Entine is right about one thing: It's a subject avoided like the plague. And noted sociologist Harry Edwards once explained why the idea of athletic superiority is a topic that no one wants to broach.

"By asserting that Blacks are physically superior reinforces some old stereotypes long held about Afro-Americans," Edwards said. "To wit, that they are little removed from the apes in their evolutionary development ... It opens the door for at least an informal acceptance that Whites are intellectually superior to Blacks."

This has always been the biggest hurdle facing the Black quarterback.

"It's just like when (former Kentucky basketball coach) Adolph Rupp said you couldn't win an NCAA title with a Black point guard," Devine said. "I remember when teams would use the 'T' formation, and every running back was Black. Except the quarterback was always White, and no one questioned why. It was never talked about publicly. It was a deep, dark secret."

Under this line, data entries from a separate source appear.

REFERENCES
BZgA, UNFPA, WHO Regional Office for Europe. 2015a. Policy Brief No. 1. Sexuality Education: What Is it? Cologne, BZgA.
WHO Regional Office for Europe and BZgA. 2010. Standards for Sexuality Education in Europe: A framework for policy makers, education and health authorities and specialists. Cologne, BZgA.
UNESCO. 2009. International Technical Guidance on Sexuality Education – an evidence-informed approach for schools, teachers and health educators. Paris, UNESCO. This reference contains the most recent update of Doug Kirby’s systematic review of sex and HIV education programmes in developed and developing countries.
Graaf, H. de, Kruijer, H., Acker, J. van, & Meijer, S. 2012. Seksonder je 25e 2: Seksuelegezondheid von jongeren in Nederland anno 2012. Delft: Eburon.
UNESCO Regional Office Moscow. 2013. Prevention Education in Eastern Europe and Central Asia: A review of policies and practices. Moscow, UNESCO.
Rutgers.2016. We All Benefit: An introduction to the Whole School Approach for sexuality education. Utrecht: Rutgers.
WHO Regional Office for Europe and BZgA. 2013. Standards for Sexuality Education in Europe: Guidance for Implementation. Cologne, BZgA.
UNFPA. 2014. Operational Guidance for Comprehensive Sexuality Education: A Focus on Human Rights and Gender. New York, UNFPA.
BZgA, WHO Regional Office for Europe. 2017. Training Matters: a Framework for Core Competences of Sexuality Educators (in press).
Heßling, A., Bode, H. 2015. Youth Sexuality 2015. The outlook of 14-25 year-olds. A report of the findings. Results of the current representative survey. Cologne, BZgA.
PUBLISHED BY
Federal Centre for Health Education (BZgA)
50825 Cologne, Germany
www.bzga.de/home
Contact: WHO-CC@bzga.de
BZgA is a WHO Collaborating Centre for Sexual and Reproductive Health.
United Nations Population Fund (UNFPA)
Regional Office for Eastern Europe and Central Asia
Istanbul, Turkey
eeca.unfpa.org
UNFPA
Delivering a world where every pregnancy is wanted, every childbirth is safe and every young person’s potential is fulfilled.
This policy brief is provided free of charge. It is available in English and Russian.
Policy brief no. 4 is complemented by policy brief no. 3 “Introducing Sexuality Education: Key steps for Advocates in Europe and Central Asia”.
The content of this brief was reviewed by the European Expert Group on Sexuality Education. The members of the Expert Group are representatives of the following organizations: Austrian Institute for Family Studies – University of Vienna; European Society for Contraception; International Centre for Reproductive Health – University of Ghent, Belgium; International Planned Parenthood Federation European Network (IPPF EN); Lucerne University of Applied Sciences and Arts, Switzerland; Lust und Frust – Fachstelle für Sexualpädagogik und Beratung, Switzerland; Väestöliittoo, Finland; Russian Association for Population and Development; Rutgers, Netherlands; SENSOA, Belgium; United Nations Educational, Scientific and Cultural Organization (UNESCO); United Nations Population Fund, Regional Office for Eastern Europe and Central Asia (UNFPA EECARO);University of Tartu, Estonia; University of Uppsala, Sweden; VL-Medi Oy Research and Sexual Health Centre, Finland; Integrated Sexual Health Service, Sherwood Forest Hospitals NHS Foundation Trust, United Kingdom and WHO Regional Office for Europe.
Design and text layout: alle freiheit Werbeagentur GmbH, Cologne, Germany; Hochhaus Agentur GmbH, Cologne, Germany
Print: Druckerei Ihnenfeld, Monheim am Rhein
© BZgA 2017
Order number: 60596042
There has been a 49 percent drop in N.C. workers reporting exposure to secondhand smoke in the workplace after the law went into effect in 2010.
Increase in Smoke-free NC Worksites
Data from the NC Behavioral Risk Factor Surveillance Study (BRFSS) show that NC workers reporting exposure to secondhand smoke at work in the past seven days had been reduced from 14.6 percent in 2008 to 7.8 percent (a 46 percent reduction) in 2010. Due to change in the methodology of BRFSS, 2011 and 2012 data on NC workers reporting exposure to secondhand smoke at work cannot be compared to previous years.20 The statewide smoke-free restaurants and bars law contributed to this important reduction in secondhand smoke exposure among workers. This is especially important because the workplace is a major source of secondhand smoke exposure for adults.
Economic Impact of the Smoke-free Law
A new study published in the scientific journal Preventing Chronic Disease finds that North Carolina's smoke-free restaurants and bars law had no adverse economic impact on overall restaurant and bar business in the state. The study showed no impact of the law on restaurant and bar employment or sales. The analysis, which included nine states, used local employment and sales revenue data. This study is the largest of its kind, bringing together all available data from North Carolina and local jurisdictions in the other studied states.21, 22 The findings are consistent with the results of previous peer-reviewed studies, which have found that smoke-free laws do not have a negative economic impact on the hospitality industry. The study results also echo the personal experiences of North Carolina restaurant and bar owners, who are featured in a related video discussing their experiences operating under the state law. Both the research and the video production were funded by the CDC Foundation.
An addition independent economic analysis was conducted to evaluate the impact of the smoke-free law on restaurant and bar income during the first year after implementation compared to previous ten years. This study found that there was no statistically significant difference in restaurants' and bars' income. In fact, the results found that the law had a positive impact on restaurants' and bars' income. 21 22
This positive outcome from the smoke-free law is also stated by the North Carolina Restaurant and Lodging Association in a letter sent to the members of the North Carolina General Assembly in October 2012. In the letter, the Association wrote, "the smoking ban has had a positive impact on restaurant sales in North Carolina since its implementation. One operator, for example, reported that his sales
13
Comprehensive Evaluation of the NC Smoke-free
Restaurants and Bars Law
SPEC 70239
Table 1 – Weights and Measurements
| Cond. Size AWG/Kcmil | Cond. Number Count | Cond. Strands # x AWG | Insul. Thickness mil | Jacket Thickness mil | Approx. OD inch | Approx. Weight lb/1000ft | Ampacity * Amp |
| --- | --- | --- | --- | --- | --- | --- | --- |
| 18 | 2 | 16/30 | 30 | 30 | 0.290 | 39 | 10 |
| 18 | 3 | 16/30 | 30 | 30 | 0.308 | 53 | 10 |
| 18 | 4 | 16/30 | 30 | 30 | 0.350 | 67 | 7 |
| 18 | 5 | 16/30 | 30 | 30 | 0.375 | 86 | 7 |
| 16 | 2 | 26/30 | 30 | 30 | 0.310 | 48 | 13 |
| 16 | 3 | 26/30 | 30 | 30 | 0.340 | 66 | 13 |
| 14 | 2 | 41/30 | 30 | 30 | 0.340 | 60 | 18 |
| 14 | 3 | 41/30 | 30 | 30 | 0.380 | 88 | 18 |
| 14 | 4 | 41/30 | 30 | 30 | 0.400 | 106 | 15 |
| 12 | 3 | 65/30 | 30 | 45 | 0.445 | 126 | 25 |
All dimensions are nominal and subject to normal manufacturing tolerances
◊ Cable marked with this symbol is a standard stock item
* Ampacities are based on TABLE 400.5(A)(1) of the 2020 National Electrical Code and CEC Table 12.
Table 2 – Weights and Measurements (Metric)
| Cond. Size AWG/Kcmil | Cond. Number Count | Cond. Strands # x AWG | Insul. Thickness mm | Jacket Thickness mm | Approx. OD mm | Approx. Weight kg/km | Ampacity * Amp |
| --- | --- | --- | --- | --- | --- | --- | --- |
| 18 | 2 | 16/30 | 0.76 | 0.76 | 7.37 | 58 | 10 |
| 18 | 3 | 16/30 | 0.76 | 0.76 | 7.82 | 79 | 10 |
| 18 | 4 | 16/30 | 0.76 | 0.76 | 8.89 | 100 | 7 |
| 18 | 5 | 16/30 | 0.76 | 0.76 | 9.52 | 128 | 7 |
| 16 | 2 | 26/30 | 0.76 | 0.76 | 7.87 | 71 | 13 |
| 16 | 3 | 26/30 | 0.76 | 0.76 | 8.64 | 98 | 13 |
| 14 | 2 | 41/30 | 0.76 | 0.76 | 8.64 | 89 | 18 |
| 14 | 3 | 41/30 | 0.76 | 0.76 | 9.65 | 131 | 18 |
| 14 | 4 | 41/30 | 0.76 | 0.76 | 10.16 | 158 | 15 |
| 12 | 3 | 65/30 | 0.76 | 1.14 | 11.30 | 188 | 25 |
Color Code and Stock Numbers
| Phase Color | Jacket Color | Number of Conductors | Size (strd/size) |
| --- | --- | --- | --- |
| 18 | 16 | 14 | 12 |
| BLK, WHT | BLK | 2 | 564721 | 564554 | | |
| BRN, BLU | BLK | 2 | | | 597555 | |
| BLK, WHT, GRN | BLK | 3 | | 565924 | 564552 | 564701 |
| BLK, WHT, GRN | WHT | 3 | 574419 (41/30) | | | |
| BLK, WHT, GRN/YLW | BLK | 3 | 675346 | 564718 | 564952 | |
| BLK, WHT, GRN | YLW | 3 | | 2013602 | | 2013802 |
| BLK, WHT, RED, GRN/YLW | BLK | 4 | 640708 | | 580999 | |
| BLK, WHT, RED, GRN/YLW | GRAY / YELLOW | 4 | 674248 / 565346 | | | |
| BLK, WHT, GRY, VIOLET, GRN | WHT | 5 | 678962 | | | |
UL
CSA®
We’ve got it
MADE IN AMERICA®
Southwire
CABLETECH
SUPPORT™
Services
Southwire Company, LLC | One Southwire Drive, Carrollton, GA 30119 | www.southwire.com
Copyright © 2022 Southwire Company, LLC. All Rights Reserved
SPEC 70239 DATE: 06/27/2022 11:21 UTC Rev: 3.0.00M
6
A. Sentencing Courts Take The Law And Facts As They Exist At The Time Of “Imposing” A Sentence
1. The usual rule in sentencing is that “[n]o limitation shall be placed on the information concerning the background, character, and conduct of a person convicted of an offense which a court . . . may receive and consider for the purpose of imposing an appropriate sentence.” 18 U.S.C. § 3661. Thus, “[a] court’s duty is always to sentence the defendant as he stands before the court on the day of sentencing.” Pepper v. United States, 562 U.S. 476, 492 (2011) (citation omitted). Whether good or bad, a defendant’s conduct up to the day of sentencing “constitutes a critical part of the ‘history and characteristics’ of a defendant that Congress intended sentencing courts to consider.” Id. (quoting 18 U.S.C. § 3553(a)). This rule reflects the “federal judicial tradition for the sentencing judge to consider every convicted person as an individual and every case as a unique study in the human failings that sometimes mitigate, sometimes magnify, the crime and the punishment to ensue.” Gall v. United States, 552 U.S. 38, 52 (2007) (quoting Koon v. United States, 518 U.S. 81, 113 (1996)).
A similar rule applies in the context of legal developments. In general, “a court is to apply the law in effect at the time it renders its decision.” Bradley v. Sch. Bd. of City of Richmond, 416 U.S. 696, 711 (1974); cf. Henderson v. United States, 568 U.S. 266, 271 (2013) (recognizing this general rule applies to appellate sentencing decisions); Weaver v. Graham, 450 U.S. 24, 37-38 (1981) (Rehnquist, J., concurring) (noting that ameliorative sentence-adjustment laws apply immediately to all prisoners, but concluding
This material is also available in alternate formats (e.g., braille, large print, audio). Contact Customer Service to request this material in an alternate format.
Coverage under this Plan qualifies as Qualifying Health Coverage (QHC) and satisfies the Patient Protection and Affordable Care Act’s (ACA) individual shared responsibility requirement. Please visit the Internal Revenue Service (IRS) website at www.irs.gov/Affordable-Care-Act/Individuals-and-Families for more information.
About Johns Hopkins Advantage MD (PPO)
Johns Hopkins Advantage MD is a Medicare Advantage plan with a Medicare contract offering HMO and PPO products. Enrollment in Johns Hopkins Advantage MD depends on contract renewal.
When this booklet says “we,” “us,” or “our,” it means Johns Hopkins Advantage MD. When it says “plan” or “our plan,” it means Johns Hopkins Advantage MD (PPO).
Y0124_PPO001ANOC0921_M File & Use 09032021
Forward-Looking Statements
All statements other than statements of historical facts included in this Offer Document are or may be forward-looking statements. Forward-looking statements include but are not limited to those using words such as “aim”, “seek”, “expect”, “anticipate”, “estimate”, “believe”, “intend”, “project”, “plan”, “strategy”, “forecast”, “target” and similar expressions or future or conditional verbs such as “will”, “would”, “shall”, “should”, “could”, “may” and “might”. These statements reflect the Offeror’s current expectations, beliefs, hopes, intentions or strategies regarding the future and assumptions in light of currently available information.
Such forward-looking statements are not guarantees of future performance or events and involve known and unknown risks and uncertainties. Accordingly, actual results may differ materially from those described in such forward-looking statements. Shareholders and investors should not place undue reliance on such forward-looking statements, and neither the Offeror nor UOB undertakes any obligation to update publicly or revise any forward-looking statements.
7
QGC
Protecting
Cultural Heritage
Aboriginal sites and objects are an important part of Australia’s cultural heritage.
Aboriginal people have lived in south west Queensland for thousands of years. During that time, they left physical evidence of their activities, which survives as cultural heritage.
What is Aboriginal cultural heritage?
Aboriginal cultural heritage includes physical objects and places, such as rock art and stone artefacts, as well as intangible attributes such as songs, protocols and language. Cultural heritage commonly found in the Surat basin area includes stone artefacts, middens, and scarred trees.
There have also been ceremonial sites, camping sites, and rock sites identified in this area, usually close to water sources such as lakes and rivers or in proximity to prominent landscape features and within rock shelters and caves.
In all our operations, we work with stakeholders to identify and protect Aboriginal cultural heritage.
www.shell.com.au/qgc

It wasn't until the early 1970s that the NFL featured an every- down quarterback of African-American descent. That was the Los Angeles Rams' James Harris, who was the No. 2 passer in the league in 1974 and MVP of the Pro Bowl. About the same time, the late Joe Gilliam and Terry Bradshaw embarked on the most famous quarterback controversy in history, one rife with racial undertones (Gilliam was Black) and irony (Bradshaw was the one considered short on intelligence).

But even then, the acceptance was slow in coming. It wasn't until Doug Williams threw four touchdown passes in the 1988 Super Bowl that the perceptions really started to change. And even then, in the days leading up to the big game, Williams endured the kind of scrutiny that went beyond the lines.

"Doug, how long have you been a Black quarterback?" a reporter asked.

"All my life," Williams responded, and the exchange seemed to symbolize everything.

But as the 2000 football season comes to a close, the doors are opening like never before.

More Black backups, too

"Only a few years ago, it was guys like (Warren) Moon, (Randall) Cunningham, Rodney Peete," Harris told ESPN. "Those guys were starters, but there weren't many backups. You can best realize the acceptance by seeing guys that are backing up and playing third-team. There are quite a few."

The 1999 NFL draft might've been the best ever for Black quarterbacks, a bounty including McNabb, Culpepper, Akili Smith, Michael Bishop and Shaun King. When you count the starters and reserves, more than 20 African-American quarterbacks are now playing in the NFL. And everyone is eagerly awaiting the arrival of Michael Vick, the quarterback phenomenon from Virginia Tech.

When it comes to football and its most glamorous position, it's nice to know the game has finally become color-blind.